I keep beating my head against the (xenonite) wall trying to find a solid why for there to be no perceptible light level reaching the surface of Erid.
Star is too dim? No, Keid is dimmer than Sol but it is still a bright, cheerfully orange star. Atmosphere is too dense? I mean if it just kept going and going and going sure, but it doesn't. There's a rocky surface down there. Venus has roughly triple the atmospheric pressure of Erid, right? Per the measurements taken in the 70s, the surface of Venus is still receiving somewhere between 4,000-14,000 Lux. It's not pitch dark. You can still see when outside under a heavy, thick thunderstorm, right? You know your eyes can navigate a sidewalk with access to literally 1 Lux, right? Is Erid's atmosphere really that much thicker than Venus'? Or something in the atmospheric composition just absorbs that much red-orange spectrum light? Something that isn't a clear gas like ammonia and nitrogen? Is there just supposed to be that much water vapor? Something like nitrogen dioxide?

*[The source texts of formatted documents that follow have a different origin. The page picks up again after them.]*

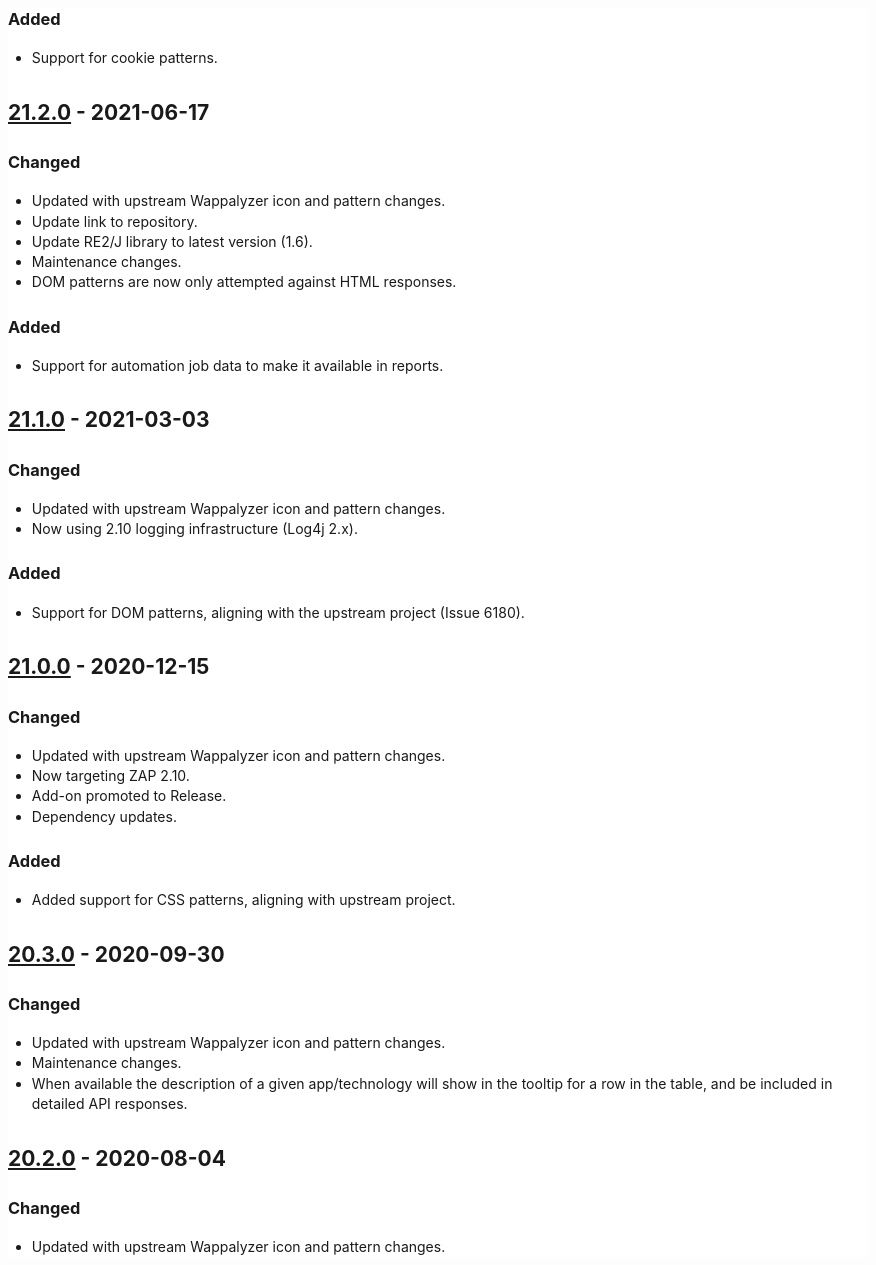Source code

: ### Added
- Support for cookie patterns.

## [21.2.0] - 2021-06-17
### Changed
- Updated with upstream Wappalyzer icon and pattern changes.
- Update link to repository.
- Update RE2/J library to latest version (1.6).
- Maintenance changes.
- DOM patterns are now only attempted against HTML responses.

### Added
- Support for automation job data to make it available in reports.

## [21.1.0] - 2021-03-03
### Changed
- Updated with upstream Wappalyzer icon and pattern changes.
- Now using 2.10 logging infrastructure (Log4j 2.x).

### Added
- Support for DOM patterns, aligning with the upstream project (Issue 6180).

## [21.0.0] - 2020-12-15
### Changed
- Updated with upstream Wappalyzer icon and pattern changes.
- Now targeting ZAP 2.10.
- Add-on promoted to Release.
- Dependency updates.

### Added
- Added support for CSS patterns, aligning with upstream project.

## [20.3.0] - 2020-09-30
### Changed
- Updated with upstream Wappalyzer icon and pattern changes.
- Maintenance changes.
- When available the description of a given app/technology will show in the tooltip for a row in the table, and be included in detailed API responses.

## [20.2.0] - 2020-08-04
### Changed
- Updated with upstream Wappalyzer icon and pattern changes.


[21.32.0]: https://github.com/zaproxy/zap-extensions/releases/wappalyzer-v21.32.0
[21.31.0]: https://github.com/zaproxy/zap-extensions/releases/wappalyzer-v21.31.0
[21.30.0]: https://github.com/zaproxy/zap-extensions/releases/wappalyzer-v21.30.0
[21.29.0]: https://github.com/zaproxy/zap-extensions/releases/wappalyzer-v21.29.0
[21.28.0]: https://github.com/zaproxy/zap-extensions/releases/wappalyzer-v21.28.0
[21.27.0]: https://github.com/zaproxy/zap-extensions/releases/wappalyzer-v21.27.0
[21.26.0]: https://github.com/zaproxy/zap-extensions/releases/wappalyzer-v21.26.0
[21.25.0]: https://github.com/zaproxy/zap-extensions/releases/wappalyzer-v21.25.0
[21.24.0]: https://github.com/zaproxy/zap-extensions/releases/wappalyzer-v21.24.0
[21.23.0]: https://github.com/zaproxy/zap-extensions/releases/wappalyzer-v21.23.0
[21.22.0]: https://github.com/zaproxy/zap-extensions/releases/wappalyzer-v21.22.0
[21.21.0]: https://github.com/zaproxy/zap-extensions/releases/wappalyzer-v21.21.0
[21.20.0]: https://github.com/zaproxy/zap-extensions/releases/wappalyzer-v21.20.0
[21.19.0]: https://github.com/zaproxy/zap-extensions/releases/wappalyzer-v21.19.0
[21.18.0]: https://github.com/zaproxy/zap-extensions/releases/wappalyzer-v21.18.0
[21.17.0]: https://github.com/zaproxy/zap-extensions/releases/wappalyzer-v21.17.0
[21.16.0]: https://github.com/zaproxy/zap-extensions/releases/wappalyzer-v21.16.0
[21.15.0]: https://github.com/zaproxy/zap-extensions/releases/wappalyzer-v21.15.0
[21.14.0]: https://github.com/zaproxy/zap-extensions/releases/wappalyzer-v21.14.0
[21.13.0]: https://github.com/zaproxy/zap-extensions/releases/wappalyzer-v21.13.0
[21.12.0]: https://github.com/zaproxy/zap-extensions/releases/wappalyzer-v21.12.0
[21.11.0]: https://github.com/zaproxy/zap-extensions/releases/wappalyzer-v21.11.0
[21.10.0]: https://github.com/zaproxy/zap-extensions/releases/wappalyzer-v21.10.0
[21.9.0]: https://github.com/zaproxy/zap-extensions/releases/wappalyzer-v21.9.0
[21.8.0]: https://github.com/zaproxy/zap-extensions/releases/wappalyzer-v21.8.0
[21.7.0]: https://github.com/zaproxy/zap-extensions/releases/wappalyzer-v21.7.0
[21.6.0]: https://github.com/zaproxy/zap-extensions/releases/wappalyzer-v21.6.0
[21.5.0]: https://github.com/zaproxy/zap-extensions/releases/wappalyzer-v21.5.0
[21.4.0]: https://github.com/zaproxy/zap-extensions/releases/wappalyzer-v21.4.0
[21.3.0]: https://github.com/zaproxy/zap-extensions/releases/wappalyzer-v21.3.0
[21.2.0]: https://github.com/zaproxy/zap-extensions/releases/wappalyzer-v21.2.0
[21.1.0]: https://github.com/zaproxy/zap-extensions/releases/wappalyzer-v21.1.0
[21.0.0]: https://github.com/zaproxy/zap-extensions/releases/wappalyzer-v21.0.0
[20.3.0]: https://github.com/zaproxy/zap-extensions/releases/wappalyzer-v20.3.0
[20.2.0]: https://github.com/zaproxy/zap-extensions/releases/wappalyzer-v20.2.0
[20.1.0]: https://github.com/zaproxy/zap-extensions/releases/wappalyzer-v20.1.0
[20.0.0]: https://github.com/zaproxy/zap-extensions/releases/wappalyzer-v20.0.0
[19]: https://github.com/zaproxy/zap-extensions/releases/wappalyzer-v19
[18]: https://github.com/zaproxy/zap-extensions/releases/wappalyzer-v18
[17]: https://github.com/zaproxy/zap-extensions/releases/wappalyzer-v17
[16]: https://github.com/zaproxy/zap-extensions/releases/wappalyzer-v16
[15]: https://github.com/zaproxy/zap-extensions/releases/wappalyzer-v15
[14]: https://github.com/zaproxy/zap-extensions/releases/wappalyzer-v14
[13]: https://github.com/zaproxy/zap-extensions/releases/wappalyzer-v13
[12]: https://github.com/zaproxy/zap-extensions/releases/wappalyzer-v12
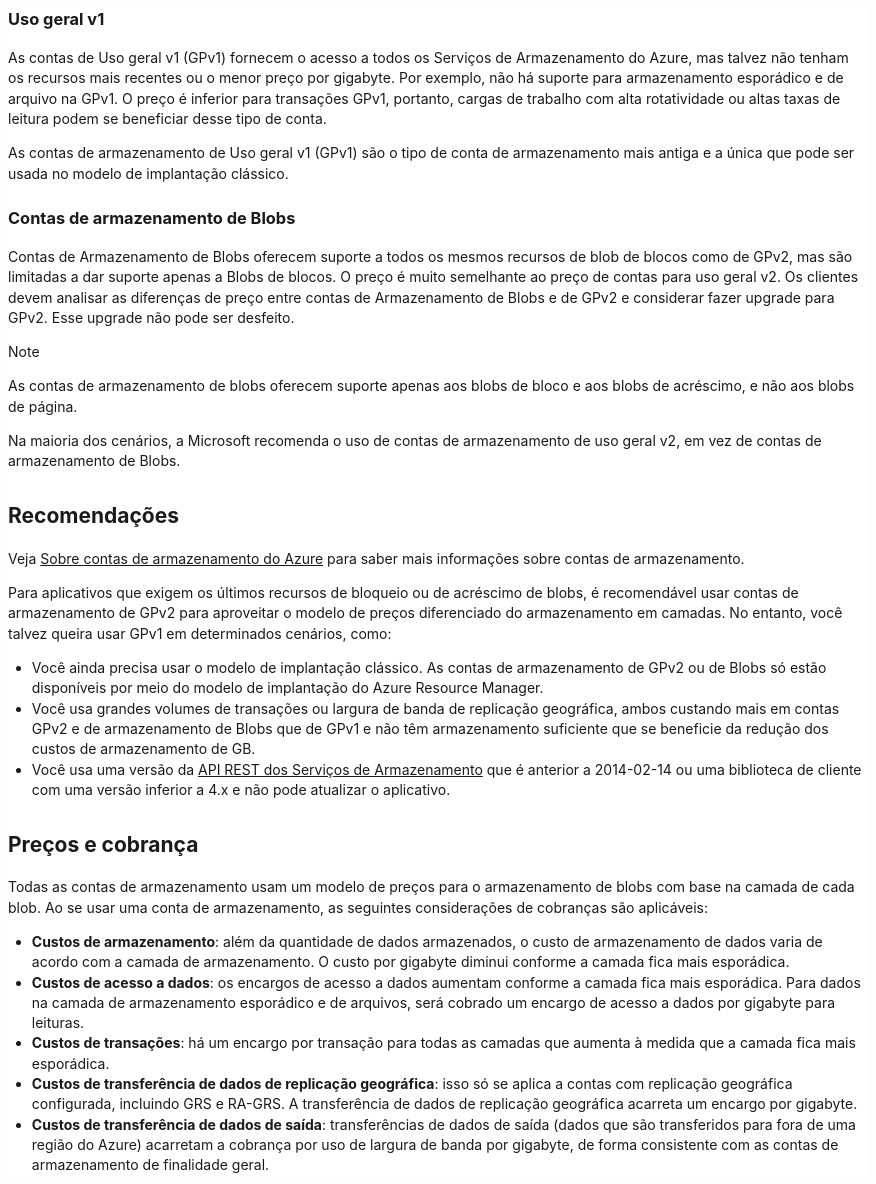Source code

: ### <a name="general-purpose-v1"></a>Uso geral v1

As contas de Uso geral v1 (GPv1) fornecem o acesso a todos os Serviços de Armazenamento do Azure, mas talvez não tenham os recursos mais recentes ou o menor preço por gigabyte. Por exemplo, não há suporte para armazenamento esporádico e de arquivo na GPv1. O preço é inferior para transações GPv1, portanto, cargas de trabalho com alta rotatividade ou altas taxas de leitura podem se beneficiar desse tipo de conta.

As contas de armazenamento de Uso geral v1 (GPv1) são o tipo de conta de armazenamento mais antiga e a única que pode ser usada no modelo de implantação clássico. 

### <a name="blob-storage-accounts"></a>Contas de armazenamento de Blobs

Contas de Armazenamento de Blobs oferecem suporte a todos os mesmos recursos de blob de blocos como de GPv2, mas são limitadas a dar suporte apenas a Blobs de blocos. O preço é muito semelhante ao preço de contas para uso geral v2. Os clientes devem analisar as diferenças de preço entre contas de Armazenamento de Blobs e de GPv2 e considerar fazer upgrade para GPv2. Esse upgrade não pode ser desfeito.

> [!NOTE]
> As contas de armazenamento de blobs oferecem suporte apenas aos blobs de bloco e aos blobs de acréscimo, e não aos blobs de página.
>
> Na maioria dos cenários, a Microsoft recomenda o uso de contas de armazenamento de uso geral v2, em vez de contas de armazenamento de Blobs.

## <a name="recommendations"></a>Recomendações

Veja [Sobre contas de armazenamento do Azure](../common/storage-create-storage-account.md?toc=%2fazure%2fstorage%2fblobs%2ftoc.json) para saber mais informações sobre contas de armazenamento.

Para aplicativos que exigem os últimos recursos de bloqueio ou de acréscimo de blobs, é recomendável usar contas de armazenamento de GPv2 para aproveitar o modelo de preços diferenciado do armazenamento em camadas. No entanto, você talvez queira usar GPv1 em determinados cenários, como:

* Você ainda precisa usar o modelo de implantação clássico. As contas de armazenamento de GPv2 ou de Blobs só estão disponíveis por meio do modelo de implantação do Azure Resource Manager.
* Você usa grandes volumes de transações ou largura de banda de replicação geográfica, ambos custando mais em contas GPv2 e de armazenamento de Blobs que de GPv1 e não têm armazenamento suficiente que se beneficie da redução dos custos de armazenamento de GB.
* Você usa uma versão da [API REST dos Serviços de Armazenamento](https://msdn.microsoft.com/library/azure/dd894041.aspx) que é anterior a 2014-02-14 ou uma biblioteca de cliente com uma versão inferior a 4.x e não pode atualizar o aplicativo.

## <a name="pricing-and-billing"></a>Preços e cobrança
Todas as contas de armazenamento usam um modelo de preços para o armazenamento de blobs com base na camada de cada blob. Ao se usar uma conta de armazenamento, as seguintes considerações de cobranças são aplicáveis:

* **Custos de armazenamento**: além da quantidade de dados armazenados, o custo de armazenamento de dados varia de acordo com a camada de armazenamento. O custo por gigabyte diminui conforme a camada fica mais esporádica.
* **Custos de acesso a dados**: os encargos de acesso a dados aumentam conforme a camada fica mais esporádica. Para dados na camada de armazenamento esporádico e de arquivos, será cobrado um encargo de acesso a dados por gigabyte para leituras.
* **Custos de transações**: há um encargo por transação para todas as camadas que aumenta à medida que a camada fica mais esporádica.
* **Custos de transferência de dados de replicação geográfica**: isso só se aplica a contas com replicação geográfica configurada, incluindo GRS e RA-GRS. A transferência de dados de replicação geográfica acarreta um encargo por gigabyte.
* **Custos de transferência de dados de saída**: transferências de dados de saída (dados que são transferidos para fora de uma região do Azure) acarretam a cobrança por uso de largura de banda por gigabyte, de forma consistente com as contas de armazenamento de finalidade geral.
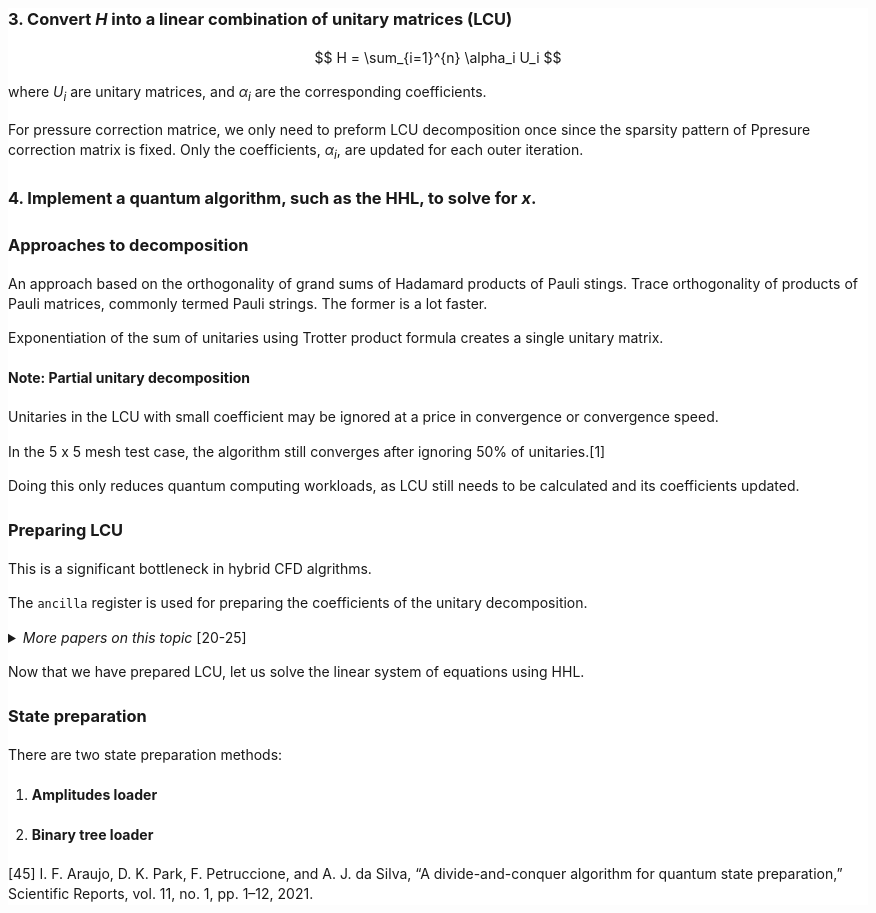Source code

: ### 3. Convert $H$ into a linear combination of unitary matrices (LCU)

$$
H = \sum_{i=1}^{n} \alpha_i U_i
$$

where $U_i$ are unitary matrices, and $\alpha_i$ are the corresponding coefficients.

For pressure correction matrice, we only need to preform LCU decomposition once since the sparsity pattern of Ppresure correction matrix is fixed. Only the coefficients, $\alpha_i$, are updated for each outer iteration.

### 4. Implement a quantum algorithm, such as the HHL, to solve for $x$.

### Approaches to decomposition

An approach based on the orthogonality of grand sums of Hadamard products of Pauli stings.
Trace orthogonality of products of Pauli matrices, commonly termed Pauli strings.
The former is a lot faster.

Exponentiation of the sum of unitaries using Trotter product formula creates a single
unitary matrix.

#### Note: Partial unitary decomposition

Unitaries in the LCU with small coefficient may be ignored at a price in convergence or convergence speed.

In the 5 x 5 mesh test case, the algorithm still converges after ignoring 50% of unitaries.[1]

Doing this only reduces quantum computing workloads, as LCU still needs to be calculated and its coefficients updated.

### Preparing LCU

This is a significant bottleneck in hybrid CFD algrithms.

The `ancilla` register is used for preparing the coefficients of the unitary decomposition.

<details><summary><i>More papers on this topic </i> [20-25]</summary></details>

Now that we have prepared LCU, let us solve the linear system of equations using HHL.

### State preparation

There are two state preparation methods:

1. #### Amplitudes loader

2. #### Binary tree loader

[45] I. F. Araujo, D. K. Park, F. Petruccione, and A. J. da Silva, “A divide-and-conquer algorithm for quantum state
preparation,” Scientific Reports, vol. 11, no. 1, pp. 1–12, 2021.
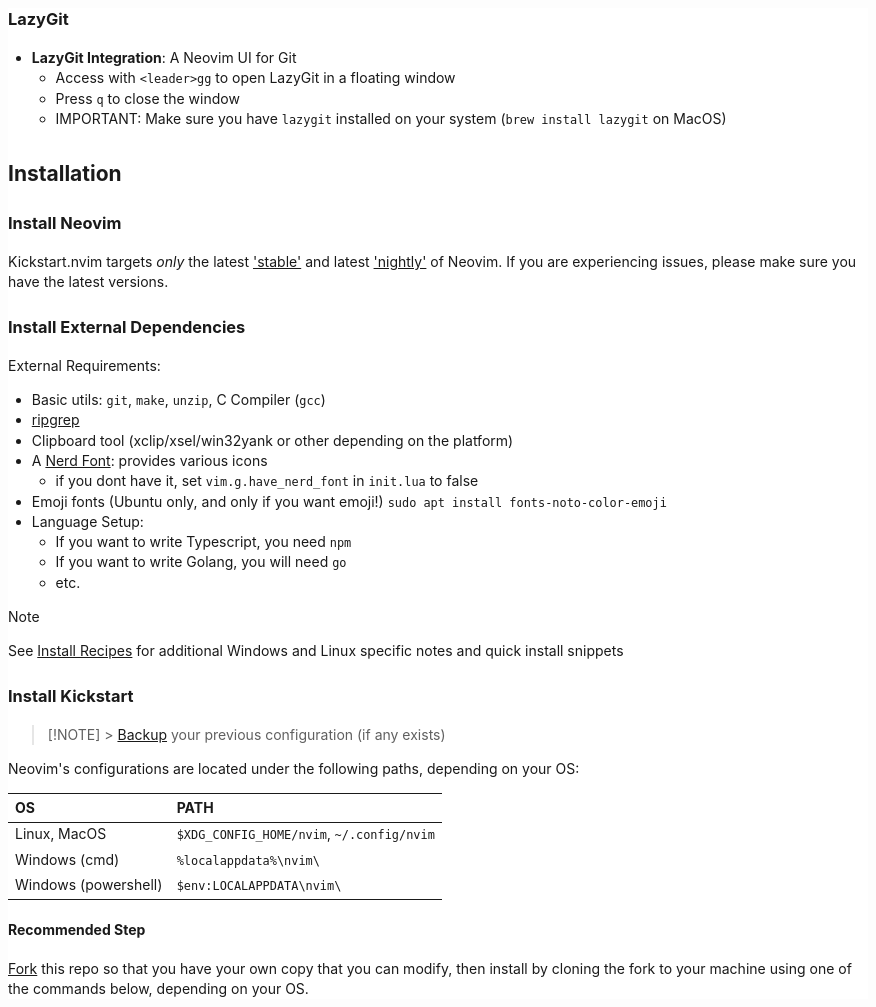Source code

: ### LazyGit

- **LazyGit Integration**: A Neovim UI for Git
  - Access with `<leader>gg` to open LazyGit in a floating window
  - Press `q` to close the window
  - IMPORTANT: Make sure you have `lazygit` installed on your system (`brew install lazygit` on MacOS)

## Installation

### Install Neovim

Kickstart.nvim targets _only_ the latest
['stable'](https://github.com/neovim/neovim/releases/tag/stable) and latest
['nightly'](https://github.com/neovim/neovim/releases/tag/nightly) of Neovim.
If you are experiencing issues, please make sure you have the latest versions.

### Install External Dependencies

External Requirements:

- Basic utils: `git`, `make`, `unzip`, C Compiler (`gcc`)
- [ripgrep](https://github.com/BurntSushi/ripgrep#installation)
- Clipboard tool (xclip/xsel/win32yank or other depending on the platform)
- A [Nerd Font](https://www.nerdfonts.com/): provides various icons
  - if you dont have it, set `vim.g.have_nerd_font` in `init.lua` to false
- Emoji fonts (Ubuntu only, and only if you want emoji!) `sudo apt install fonts-noto-color-emoji`
- Language Setup:
  - If you want to write Typescript, you need `npm`
  - If you want to write Golang, you will need `go`
  - etc.

> [!NOTE]
> See [Install Recipes](#Install-Recipes) for additional Windows and Linux specific notes
> and quick install snippets

### Install Kickstart

> [!NOTE] > [Backup](#FAQ) your previous configuration (if any exists)

Neovim's configurations are located under the following paths, depending on your OS:

| OS                   | PATH                                      |
| :------------------- | :---------------------------------------- |
| Linux, MacOS         | `$XDG_CONFIG_HOME/nvim`, `~/.config/nvim` |
| Windows (cmd)        | `%localappdata%\nvim\`                    |
| Windows (powershell) | `$env:LOCALAPPDATA\nvim\`                 |

#### Recommended Step

[Fork](https://docs.github.com/en/get-started/quickstart/fork-a-repo) this repo
so that you have your own copy that you can modify, then install by cloning the
fork to your machine using one of the commands below, depending on your OS.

I have no issue running with the idea that their evolution zigged towards sonar instead of zagging the way ours did (early on) towards eye spots to notice day vs night. Evolution is messy. But to me, that gets framed in the novel as being due to the atmosphere more than the (ridiculously) short planetary rotation. Having distinct circadian patterns isn't as useful when the experience is closer to someone standing there flicking the switch of some dim, ambient mood lighting on and off.
But why insist zero visible light reaches the surface? Is there a reason I'm missing here? Or is this entirely a 'what if it did tho' being framed as a done deal?